Überreaktion des Immunsystems macht Grippe erst gefährlich
"Lange Zeit glaubte man, dass die Gewebeschäden, die eine Grippe verursacht, auf dem Virus selbst beruhen. Daher konzentrierte man sich darauf, antivirale Medikamente zu entwickeln", sagt Michael Oldstone, der zusammen mit Hugh Rosen am Scripps Research Institute in La Jolla das Forscherteam leitet. Inzwischen hat sich herausgestellt, dass Immunreaktionen des Körpers für die großen Schäden in den Lungen verantwortlich sind. Die neuen Ergebnisse zeigen, dass man zwischen der zerstörerischen Wirkung des Cytokinsturms und den durch die Virusvermehrung verursachten Zellschäden unterscheiden müsse, sagt Rosen. Die Forscher fanden heraus, dass die Cytokine aus Zellen der Blutgefäßwände freigesetzt werden und dann unkontrollierte Entzündungsreaktionen auslösen. An diesem Prozess ist ein Signalprotein in der Hülle der Blutgefäßzellen beteiligt, der Sphingosin-1-Phosphat-Rezeptor. Mit einem Wirkstoff, der an den Rezeptor bindet und seine Funktion verändert, konnten die Wissenschaftler das Ausmaß der Immunreaktion begrenzen und tödliche Lungenschäden bei Mäusen verhindern, die mit dem menschlichen Grippevirus H1N1 infiziert waren.

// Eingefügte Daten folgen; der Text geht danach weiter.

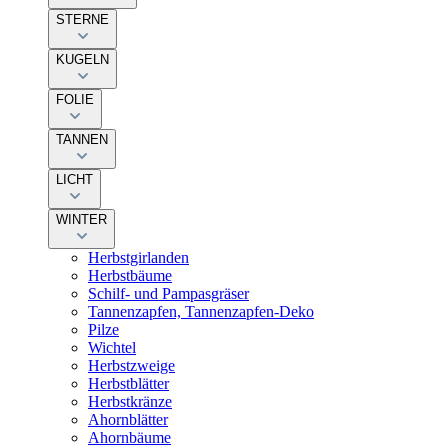
STERNE
KUGELN
FOLIE
TANNEN
LICHT
WINTER
Herbstgirlanden
Herbstbäume
Schilf- und Pampasgräser
Tannenzapfen, Tannenzapfen-Deko
Pilze
Wichtel
Herbstzweige
Herbstblätter
Herbstkränze
Ahornblätter
Ahornbäume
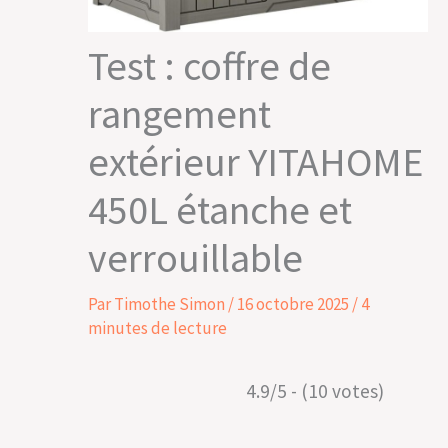
Test : coffre de
rangement
extérieur YITAHOME
450L étanche et
verrouillable
Par
Timothe Simon
/
16 octobre 2025
/
4
minutes de lecture
4.9/5 - (10 votes)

Die Forscher hoffen nun, ein neues Grippemittel entwickeln zu können, das zusammen mit einem antiviralen Medikament wie Tamiflu eingenommen werden könnte, um für einen milderen Krankheitsverlauf zu sorgen. Möglicherweise ließe sich auch vorab ermitteln, welche Infizierten durch ein erhöhtes Risiko für einen Cytokinsturm besonders gefährdet sind. Überschießende Entzündungsreaktionen der Erkrankten waren wahrscheinlich für die zahlreichen Todesopfer verantwortlich, die die Spanische Grippe 1918 - 1919 weltweit gefordert hat. Schwere Krankheitsverläufe nach Infektionen mit dem Vogelgrippevirus H5N1 oder dem Schweinegrippevirus H1N1 waren ebenfalls verbunden mit einem Cytokinsturm, der das Lungengewebe ungewöhnlich stark schädigte.